REQUEST: Copy out, word for word and line by line, the part of the entries below that opens with the line containing "Jusqu'à 30 jours" and closes with the line containing "la politique de confidentialité", including both of those lines. Give nothing else from the entries.

INPUT DATA:
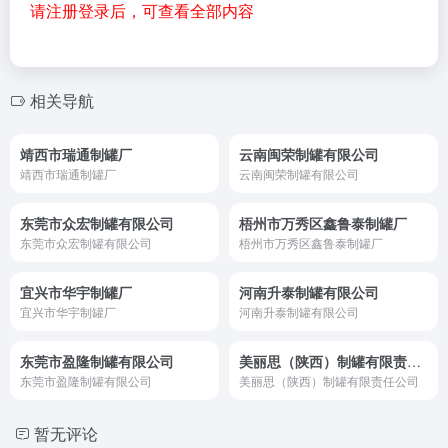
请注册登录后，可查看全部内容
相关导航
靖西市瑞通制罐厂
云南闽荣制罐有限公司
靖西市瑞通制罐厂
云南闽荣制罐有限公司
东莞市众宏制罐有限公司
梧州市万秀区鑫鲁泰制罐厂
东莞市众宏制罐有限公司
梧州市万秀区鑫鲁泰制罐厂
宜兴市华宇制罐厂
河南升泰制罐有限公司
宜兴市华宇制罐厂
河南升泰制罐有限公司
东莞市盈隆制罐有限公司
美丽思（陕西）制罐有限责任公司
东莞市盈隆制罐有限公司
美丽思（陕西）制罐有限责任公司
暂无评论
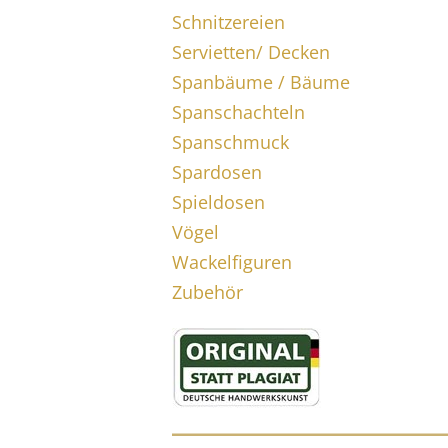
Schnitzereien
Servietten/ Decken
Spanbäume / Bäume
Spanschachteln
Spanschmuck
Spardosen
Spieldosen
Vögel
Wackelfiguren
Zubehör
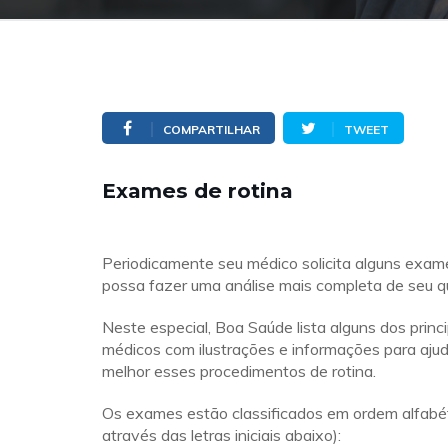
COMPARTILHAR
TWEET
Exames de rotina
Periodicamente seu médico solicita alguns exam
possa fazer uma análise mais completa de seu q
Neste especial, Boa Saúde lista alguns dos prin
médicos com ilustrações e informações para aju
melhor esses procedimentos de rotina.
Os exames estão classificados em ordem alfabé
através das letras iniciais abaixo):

--

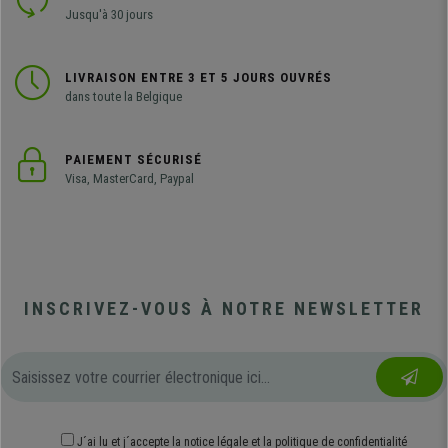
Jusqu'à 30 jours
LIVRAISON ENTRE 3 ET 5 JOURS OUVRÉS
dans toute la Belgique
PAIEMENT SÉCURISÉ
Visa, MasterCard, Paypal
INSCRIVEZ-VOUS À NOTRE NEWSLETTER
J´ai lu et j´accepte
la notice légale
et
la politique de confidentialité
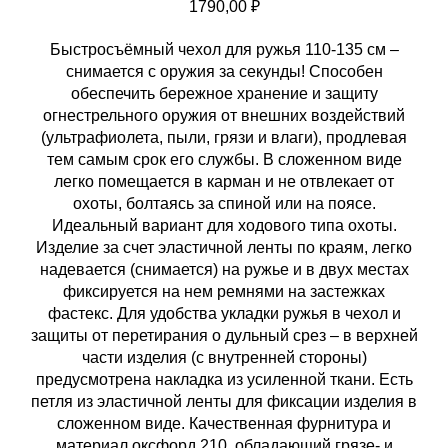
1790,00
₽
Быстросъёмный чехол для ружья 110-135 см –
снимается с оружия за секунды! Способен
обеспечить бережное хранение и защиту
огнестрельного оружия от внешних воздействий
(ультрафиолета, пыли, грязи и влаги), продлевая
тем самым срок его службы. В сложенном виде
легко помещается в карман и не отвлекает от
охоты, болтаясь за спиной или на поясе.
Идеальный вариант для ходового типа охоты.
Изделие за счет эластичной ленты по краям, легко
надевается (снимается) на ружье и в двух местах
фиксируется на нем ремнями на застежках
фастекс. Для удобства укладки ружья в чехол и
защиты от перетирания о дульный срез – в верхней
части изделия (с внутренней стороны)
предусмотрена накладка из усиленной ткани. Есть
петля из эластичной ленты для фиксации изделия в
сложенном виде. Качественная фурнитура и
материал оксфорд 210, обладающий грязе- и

WRITTEN ANSWER:
Jusqu'à 30 jours
LIVRAISON ENTRE 3 ET 5 JOURS OUVRÉS
dans toute la Belgique
PAIEMENT SÉCURISÉ
Visa, MasterCard, Paypal
INSCRIVEZ-VOUS À NOTRE NEWSLETTER
J´ai lu et j´accepte
la notice légale
et
la politique de confidentialité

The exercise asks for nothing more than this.